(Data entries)
------------------------------------------------------------------------

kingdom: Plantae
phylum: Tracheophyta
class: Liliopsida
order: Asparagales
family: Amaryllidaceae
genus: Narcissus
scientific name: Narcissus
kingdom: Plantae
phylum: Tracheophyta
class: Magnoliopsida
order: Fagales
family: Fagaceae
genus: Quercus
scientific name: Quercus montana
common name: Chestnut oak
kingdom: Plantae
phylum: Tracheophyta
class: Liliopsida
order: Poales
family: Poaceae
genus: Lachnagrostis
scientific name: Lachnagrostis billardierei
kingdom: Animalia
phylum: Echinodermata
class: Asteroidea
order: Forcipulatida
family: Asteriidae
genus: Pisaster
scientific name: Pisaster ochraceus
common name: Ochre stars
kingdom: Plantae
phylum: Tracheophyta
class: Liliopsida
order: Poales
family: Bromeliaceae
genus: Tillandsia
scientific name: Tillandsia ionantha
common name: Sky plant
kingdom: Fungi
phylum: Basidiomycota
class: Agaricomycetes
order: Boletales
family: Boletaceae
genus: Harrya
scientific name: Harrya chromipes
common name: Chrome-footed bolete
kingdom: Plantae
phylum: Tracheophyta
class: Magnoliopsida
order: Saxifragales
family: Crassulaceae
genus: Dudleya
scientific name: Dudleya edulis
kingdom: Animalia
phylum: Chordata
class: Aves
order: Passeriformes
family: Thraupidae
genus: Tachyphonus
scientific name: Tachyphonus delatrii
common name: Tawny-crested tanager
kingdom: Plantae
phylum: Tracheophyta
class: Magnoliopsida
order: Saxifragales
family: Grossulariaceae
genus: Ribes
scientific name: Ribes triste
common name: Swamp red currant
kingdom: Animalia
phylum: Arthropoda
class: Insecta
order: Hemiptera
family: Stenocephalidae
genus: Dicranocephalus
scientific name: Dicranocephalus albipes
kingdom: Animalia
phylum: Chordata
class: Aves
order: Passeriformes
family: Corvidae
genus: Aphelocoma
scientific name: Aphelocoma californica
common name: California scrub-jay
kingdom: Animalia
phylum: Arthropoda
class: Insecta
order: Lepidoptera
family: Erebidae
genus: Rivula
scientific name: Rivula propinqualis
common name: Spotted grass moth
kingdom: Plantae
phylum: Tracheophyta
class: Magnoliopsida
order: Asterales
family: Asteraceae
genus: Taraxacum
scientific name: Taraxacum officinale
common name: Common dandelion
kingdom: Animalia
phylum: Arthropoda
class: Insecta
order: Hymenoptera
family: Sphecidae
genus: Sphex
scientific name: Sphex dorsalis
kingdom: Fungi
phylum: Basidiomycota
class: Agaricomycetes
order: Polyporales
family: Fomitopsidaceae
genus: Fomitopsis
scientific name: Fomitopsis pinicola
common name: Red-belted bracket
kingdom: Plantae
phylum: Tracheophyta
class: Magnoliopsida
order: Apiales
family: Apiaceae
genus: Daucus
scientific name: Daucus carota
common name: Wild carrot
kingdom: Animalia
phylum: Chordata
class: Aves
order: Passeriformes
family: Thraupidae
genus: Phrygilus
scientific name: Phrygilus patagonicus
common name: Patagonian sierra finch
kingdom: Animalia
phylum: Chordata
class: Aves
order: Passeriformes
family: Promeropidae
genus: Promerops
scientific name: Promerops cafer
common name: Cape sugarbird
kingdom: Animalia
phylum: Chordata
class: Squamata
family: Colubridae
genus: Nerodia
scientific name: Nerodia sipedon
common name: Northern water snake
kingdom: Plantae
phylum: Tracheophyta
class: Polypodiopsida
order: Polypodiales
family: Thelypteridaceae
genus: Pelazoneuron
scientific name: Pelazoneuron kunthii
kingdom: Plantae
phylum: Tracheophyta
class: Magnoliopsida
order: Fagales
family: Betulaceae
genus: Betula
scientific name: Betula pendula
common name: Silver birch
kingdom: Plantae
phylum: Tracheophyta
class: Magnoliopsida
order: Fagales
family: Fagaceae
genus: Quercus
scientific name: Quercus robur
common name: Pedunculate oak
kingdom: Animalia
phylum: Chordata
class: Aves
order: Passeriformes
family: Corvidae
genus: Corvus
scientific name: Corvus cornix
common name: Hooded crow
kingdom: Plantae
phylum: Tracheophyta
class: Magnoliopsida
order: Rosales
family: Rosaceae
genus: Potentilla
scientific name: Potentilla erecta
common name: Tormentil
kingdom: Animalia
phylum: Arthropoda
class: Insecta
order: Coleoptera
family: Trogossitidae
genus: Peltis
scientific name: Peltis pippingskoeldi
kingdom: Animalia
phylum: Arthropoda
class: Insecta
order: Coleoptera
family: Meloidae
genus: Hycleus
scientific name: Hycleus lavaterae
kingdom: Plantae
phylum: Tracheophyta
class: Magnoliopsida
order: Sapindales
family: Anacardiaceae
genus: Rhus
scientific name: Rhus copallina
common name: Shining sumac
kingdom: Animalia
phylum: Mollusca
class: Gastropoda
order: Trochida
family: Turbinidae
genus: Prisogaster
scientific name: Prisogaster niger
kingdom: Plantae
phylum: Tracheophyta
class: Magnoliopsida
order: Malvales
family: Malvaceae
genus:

------------------------------------------------------------------------

_Short problem_:
Count the lines in the data above that contain the string "Quercus", treating uppercase and lowercase as different, and reply with only that number.

_Solution for this problem_:
4